Reform UK have a candidate standing in all 73 constituencies in Scotland for the 2026 Holyrood elections on the 7th of May. To help Scottish voters navigate the proportional representation voting system used in Holyrood elections, each candidate profile comes with a guide – except, it explains the wrong PR voting system for this election.
Scottish elections use a proportional representation system called the Additional Members System (AMS), where you vote for a local candidate in your constituency, and then you’re given a second vote for a party. For example, if you think your local Scottish Labour candidate would best represent your interests, but you agree with the political principles of another party such as the Scottish Greens, you can vote for the Labour candidate for your constituency vote, and the Scottish Greens for your regional vote.

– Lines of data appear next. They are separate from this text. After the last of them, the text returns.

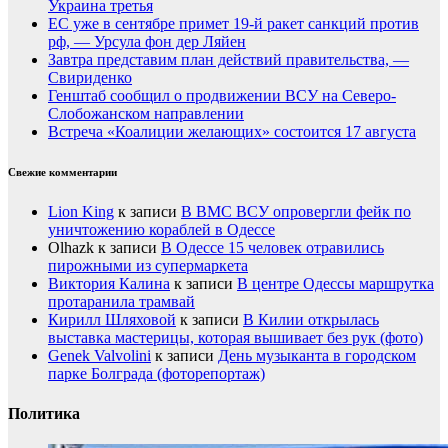
Украина третья
ЕС уже в сентябре примет 19-й ракет санкций против
рф, — Урсула фон дер Ляйен
Завтра представим план действий правительства, —
Свириденко
Генштаб сообщил о продвижении ВСУ на Северо-
Слобожанском направлении
Встреча «Коалиции желающих» состоится 17 августа
Свежие комментарии
Lion King
к записи
В ВМС ВСУ опровергли фейк по
уничтожению кораблей в Одессе
Olhazk
к записи
В Одессе 15 человек отравились
пирожными из супермаркета
Виктория Калина
к записи
В центре Одессы маршрутка
протаранила трамвай
Кирилл Шляховой
к записи
В Килии открылась
выставка мастерицы, которая вышивает без рук (фото)
Genek Valvolini
к записи
День музыканта в городском
парке Болграда (фоторепортаж)
Политика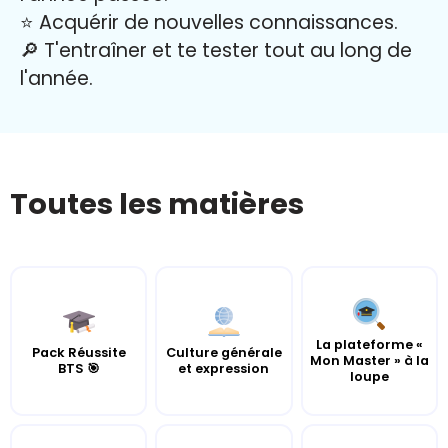
⭐️ Acquérir de nouvelles connaissances.
🔎 T'entraîner et te tester tout au long de
l'année.
Toutes les matières
La plateforme «
Pack Réussite
Culture générale
Mon Master » à la
BTS 🎯
et expression
loupe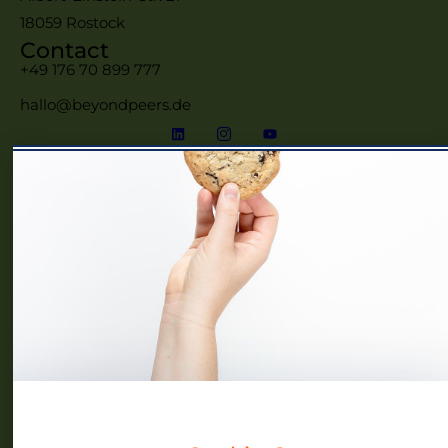
18059 Rostock
Contact
+49 176 70 899 777
hallo@beyondpeers.de
Menü
Home
Frauennetzwerke MV
Events
Community
Über uns
Blog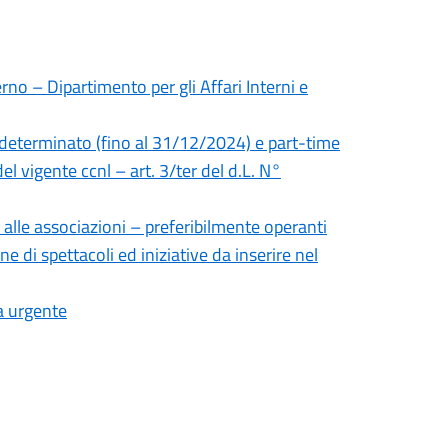
rno – Dipartimento per gli Affari Interni e
 determinato (fino al 31/12/2024) e part-time
el vigente ccnl – art. 3/ter del d.L. N°
 alle associazioni – preferibilmente operanti
ne di spettacoli ed iniziative da inserire nel
a urgente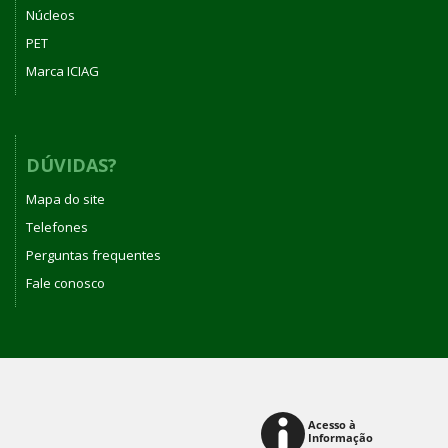
Núcleos
PET
Marca ICIAG
DÚVIDAS?
Mapa do site
Telefones
Perguntas frequentes
Fale conosco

Reform explains the Single Transferable Vote (STV) system, used in local councils (or student elections such as Stirling’s). The STV system involves ranking candidates in order of preference. Again, a guide to this system appears on all 73 candidate pages, whilst none of them are currently standing for elections that use this system.
Additionally, the document is particularly partisan and explicitly anti-SNP, with one subsection of it called “Using Your 2nd, 3rd, 4th Preferences to Prevent the SNP from Winning”.
It also advises potential Reform voters in Scotland to rank the Conservatives and Labour above the SNP, posing to readers that Reform voters “see [these parties] as better choices than the SNP”.
Reform’s candidate for Stirling, Rachael Wright, was not present at today’s local hustings, hosted by Stirling’s Debating Society, telling the society that she’d no longer be attending as she’d be in Aberdeen. Reform UK leaders Richard Tice and Malcom Offard visited Aberdeen for a press conference today.